Exercise data:
--*--

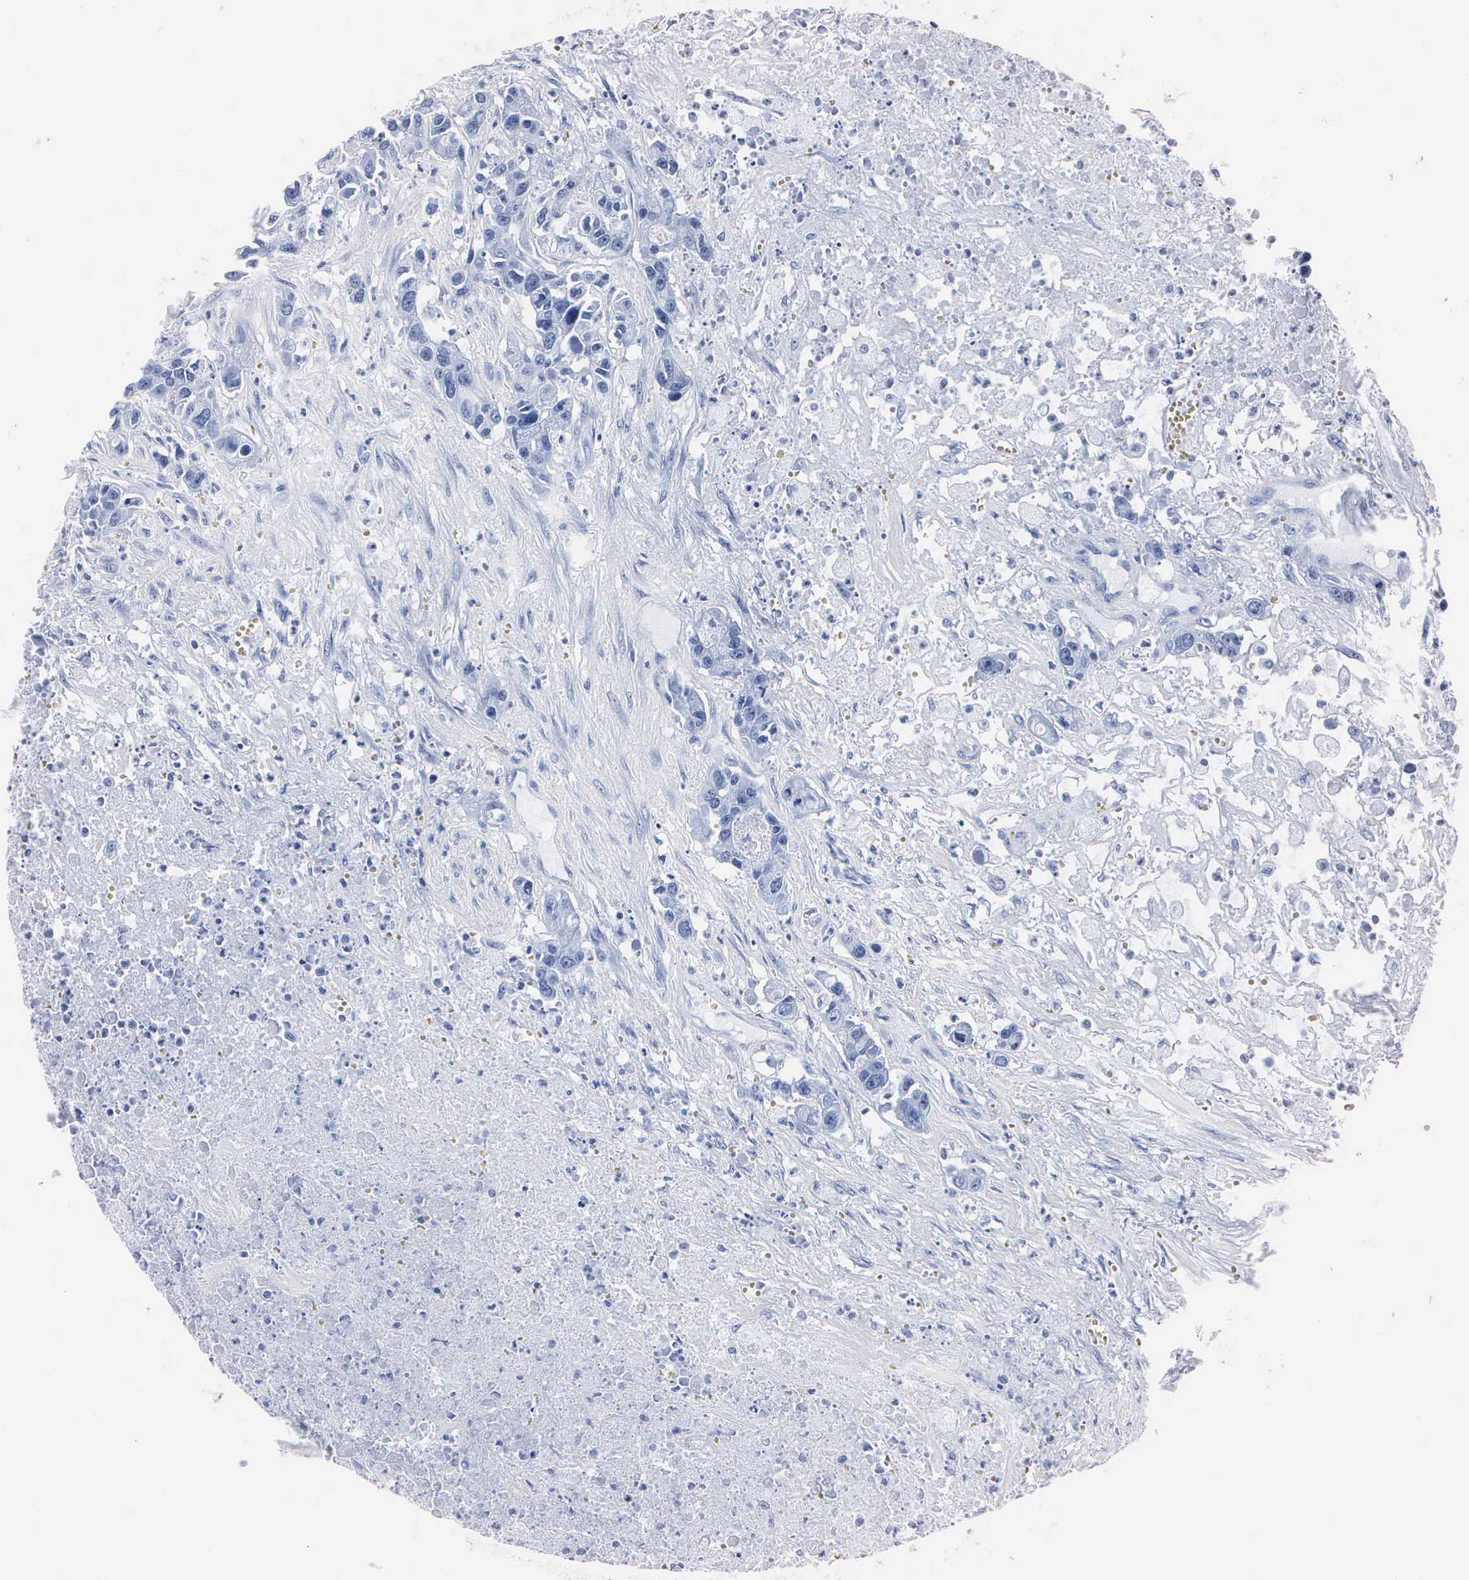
{"staining": {"intensity": "negative", "quantity": "none", "location": "none"}, "tissue": "urothelial cancer", "cell_type": "Tumor cells", "image_type": "cancer", "snomed": [{"axis": "morphology", "description": "Urothelial carcinoma, High grade"}, {"axis": "topography", "description": "Urinary bladder"}], "caption": "Immunohistochemistry (IHC) histopathology image of urothelial cancer stained for a protein (brown), which reveals no expression in tumor cells.", "gene": "MB", "patient": {"sex": "male", "age": 86}}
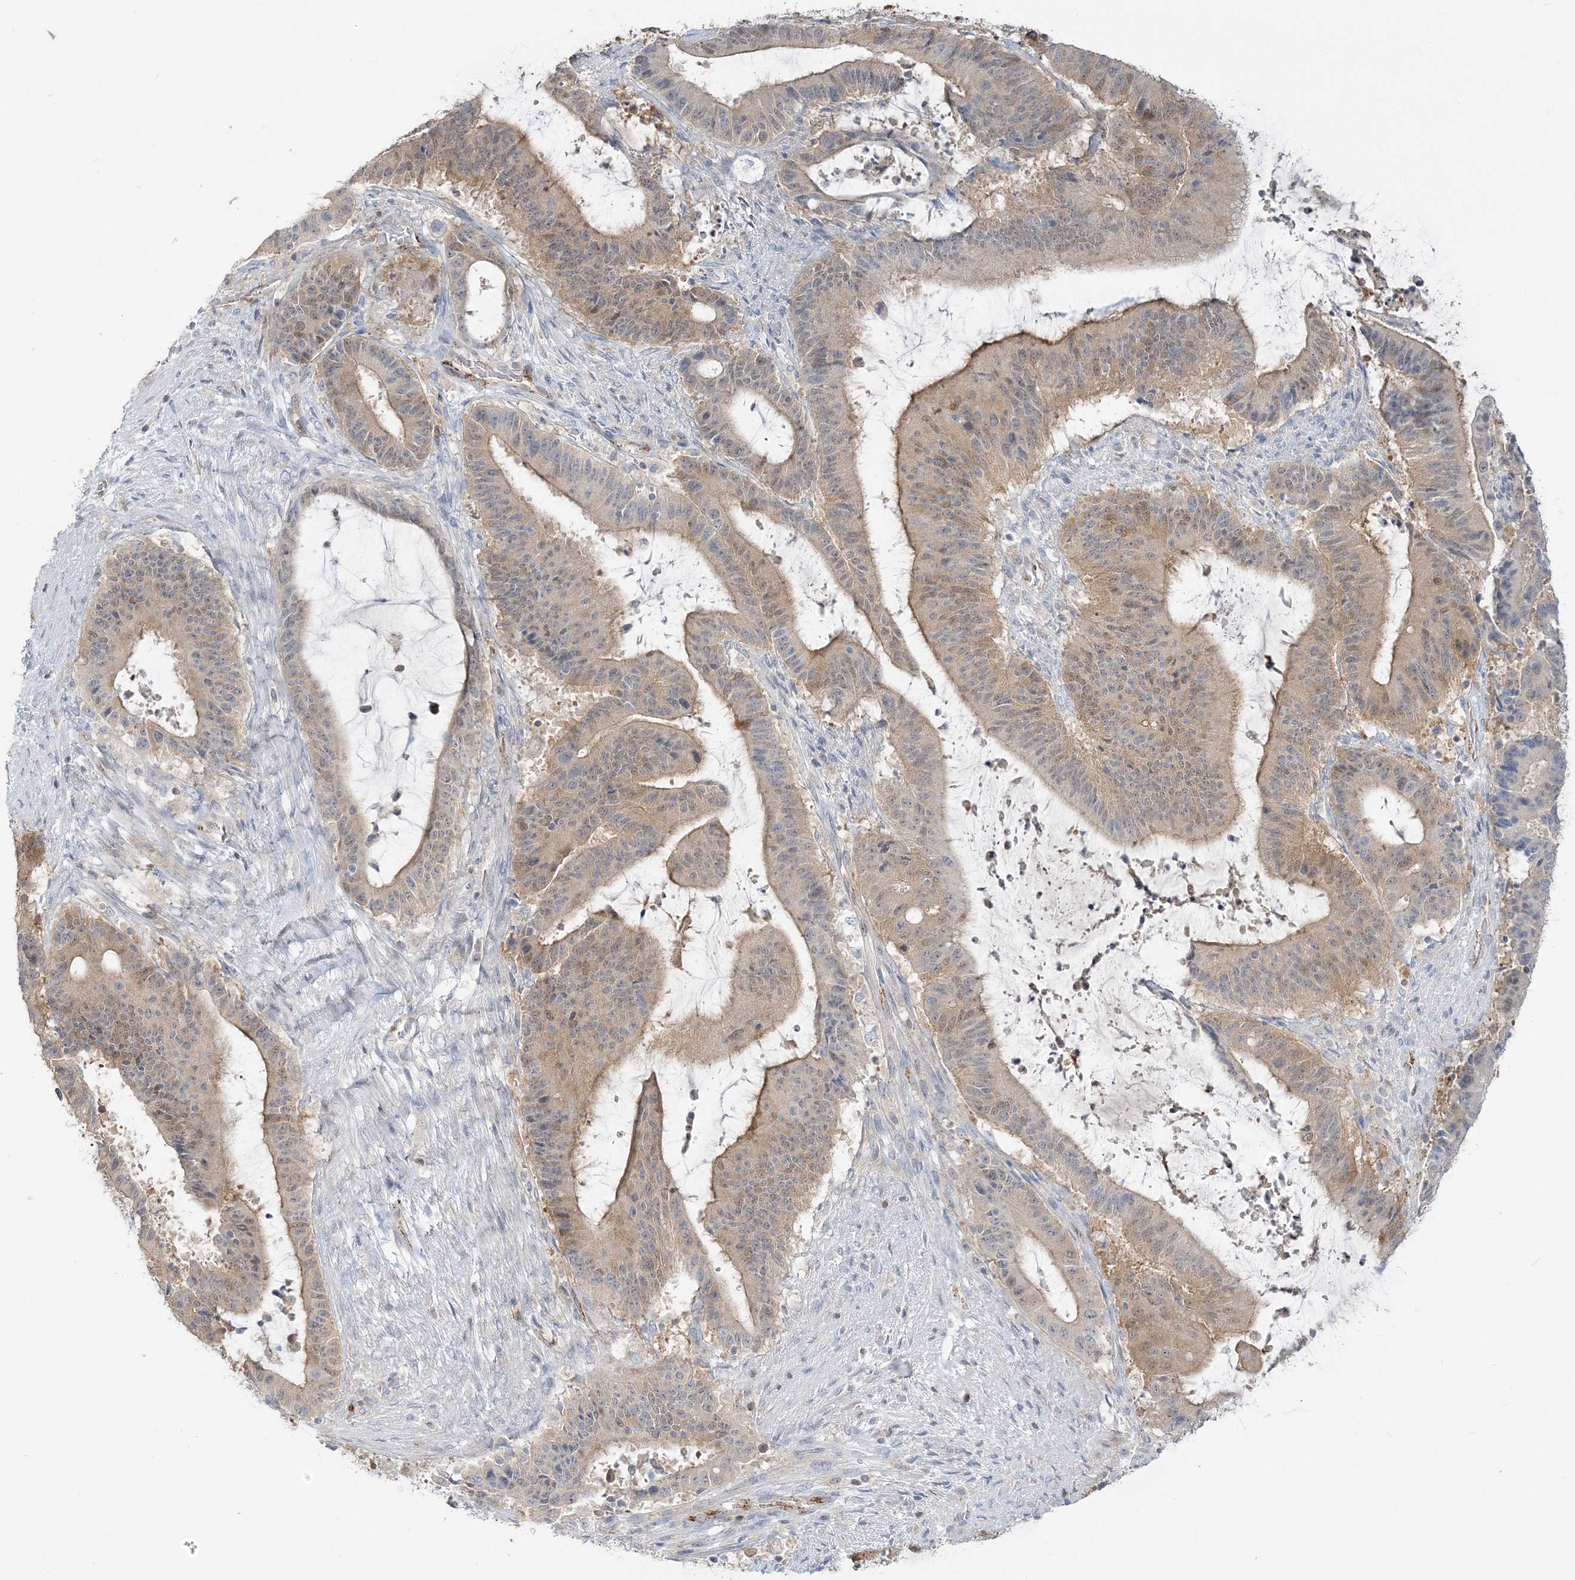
{"staining": {"intensity": "weak", "quantity": ">75%", "location": "cytoplasmic/membranous,nuclear"}, "tissue": "liver cancer", "cell_type": "Tumor cells", "image_type": "cancer", "snomed": [{"axis": "morphology", "description": "Normal tissue, NOS"}, {"axis": "morphology", "description": "Cholangiocarcinoma"}, {"axis": "topography", "description": "Liver"}, {"axis": "topography", "description": "Peripheral nerve tissue"}], "caption": "Brown immunohistochemical staining in human liver cancer (cholangiocarcinoma) shows weak cytoplasmic/membranous and nuclear staining in approximately >75% of tumor cells. Nuclei are stained in blue.", "gene": "INPP1", "patient": {"sex": "female", "age": 73}}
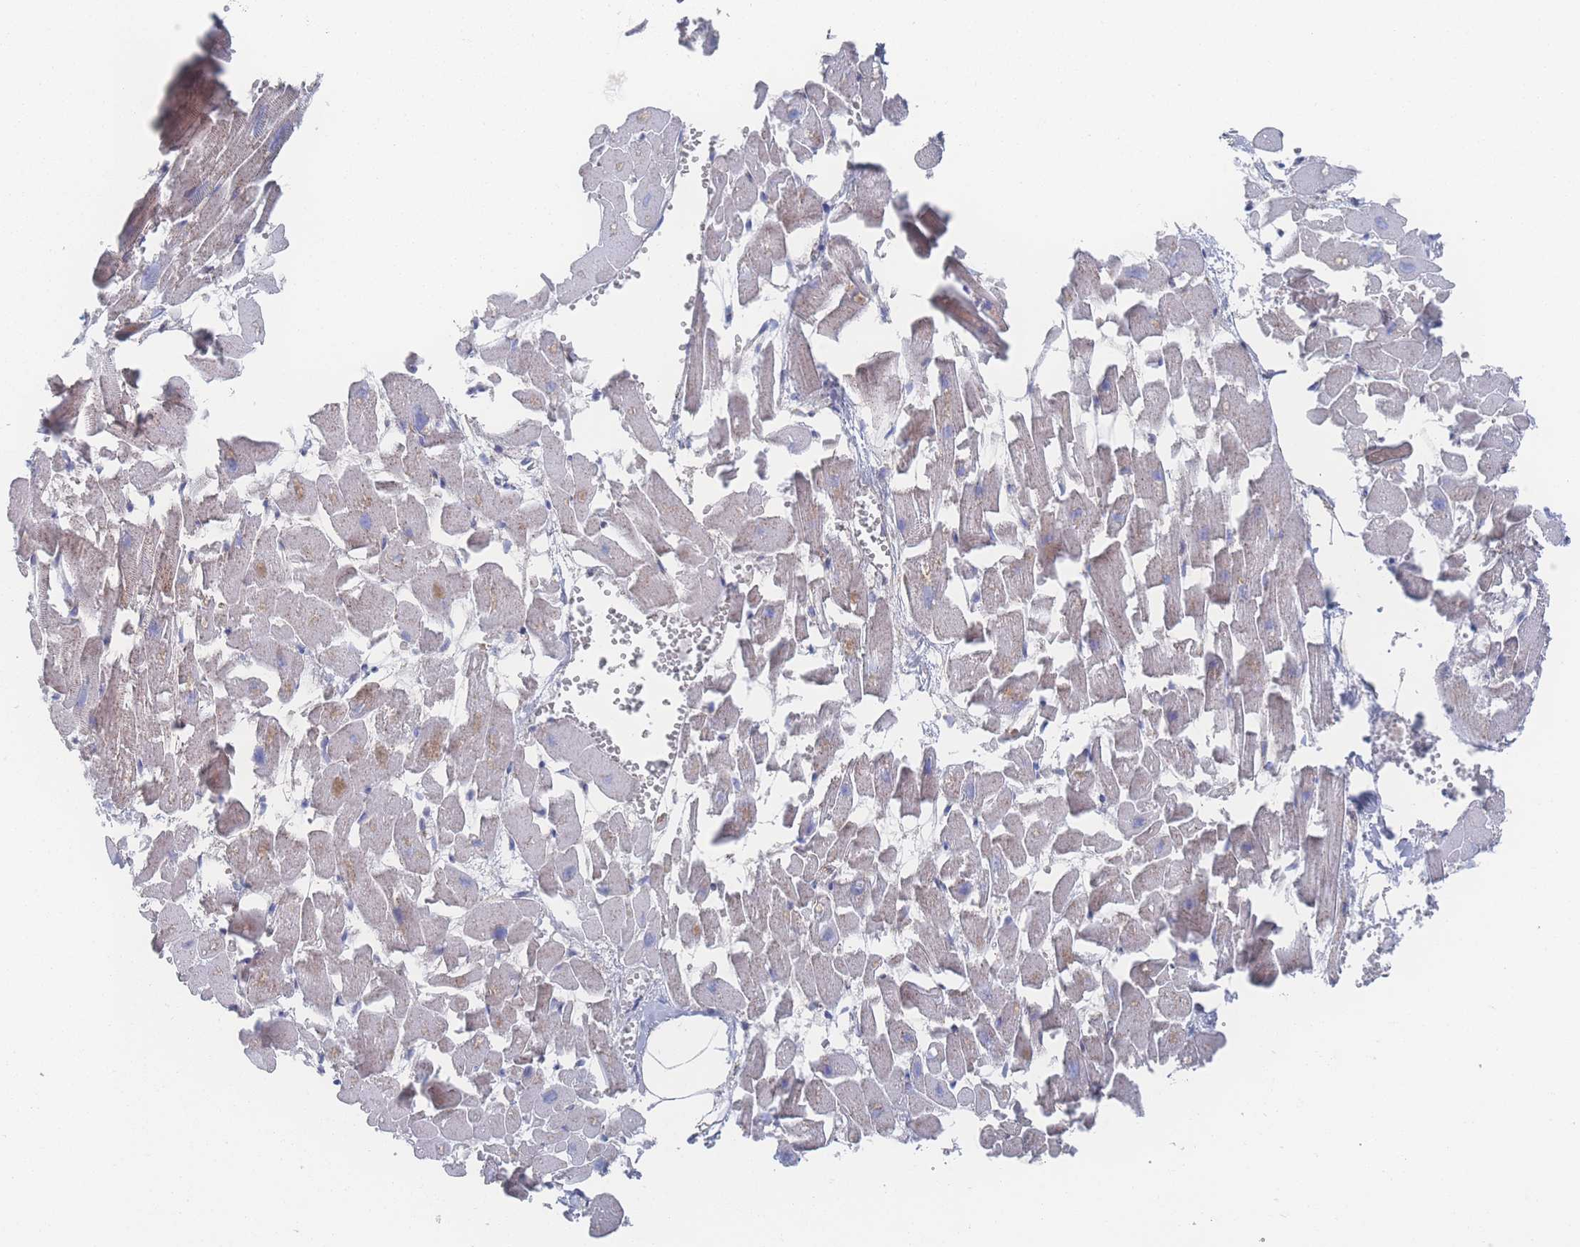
{"staining": {"intensity": "weak", "quantity": "25%-75%", "location": "cytoplasmic/membranous"}, "tissue": "heart muscle", "cell_type": "Cardiomyocytes", "image_type": "normal", "snomed": [{"axis": "morphology", "description": "Normal tissue, NOS"}, {"axis": "topography", "description": "Heart"}], "caption": "This is a histology image of immunohistochemistry staining of normal heart muscle, which shows weak positivity in the cytoplasmic/membranous of cardiomyocytes.", "gene": "PEX14", "patient": {"sex": "female", "age": 64}}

--*--

Directions for this task: The response has to be an exact copy of all the data, pictures excluded.

Exercise answer:
{"staining": {"intensity": "negative", "quantity": "none", "location": "none"}, "tissue": "urothelial cancer", "cell_type": "Tumor cells", "image_type": "cancer", "snomed": [{"axis": "morphology", "description": "Urothelial carcinoma, High grade"}, {"axis": "topography", "description": "Urinary bladder"}], "caption": "Immunohistochemistry (IHC) histopathology image of urothelial cancer stained for a protein (brown), which reveals no expression in tumor cells.", "gene": "MB", "patient": {"sex": "male", "age": 86}}
{"staining": {"intensity": "weak", "quantity": ">75%", "location": "cytoplasmic/membranous,nuclear"}, "tissue": "liver cancer", "cell_type": "Tumor cells", "image_type": "cancer", "snomed": [{"axis": "morphology", "description": "Normal tissue, NOS"}, {"axis": "morphology", "description": "Cholangiocarcinoma"}, {"axis": "topography", "description": "Liver"}, {"axis": "topography", "description": "Peripheral nerve tissue"}], "caption": "Brown immunohistochemical staining in human liver cancer (cholangiocarcinoma) shows weak cytoplasmic/membranous and nuclear staining in approximately >75% of tumor cells. Nuclei are stained in blue.", "gene": "INPP1", "patient": {"sex": "female", "age": 73}}
{"staining": {"intensity": "weak", "quantity": "25%-75%", "location": "cytoplasmic/membranous"}, "tissue": "heart muscle", "cell_type": "Cardiomyocytes", "image_type": "normal", "snomed": [{"axis": "morphology", "description": "Normal tissue, NOS"}, {"axis": "topography", "description": "Heart"}], "caption": "This is a histology image of immunohistochemistry staining of normal heart muscle, which shows weak positivity in the cytoplasmic/membranous of cardiomyocytes.", "gene": "PEX14", "patient": {"sex": "female", "age": 64}}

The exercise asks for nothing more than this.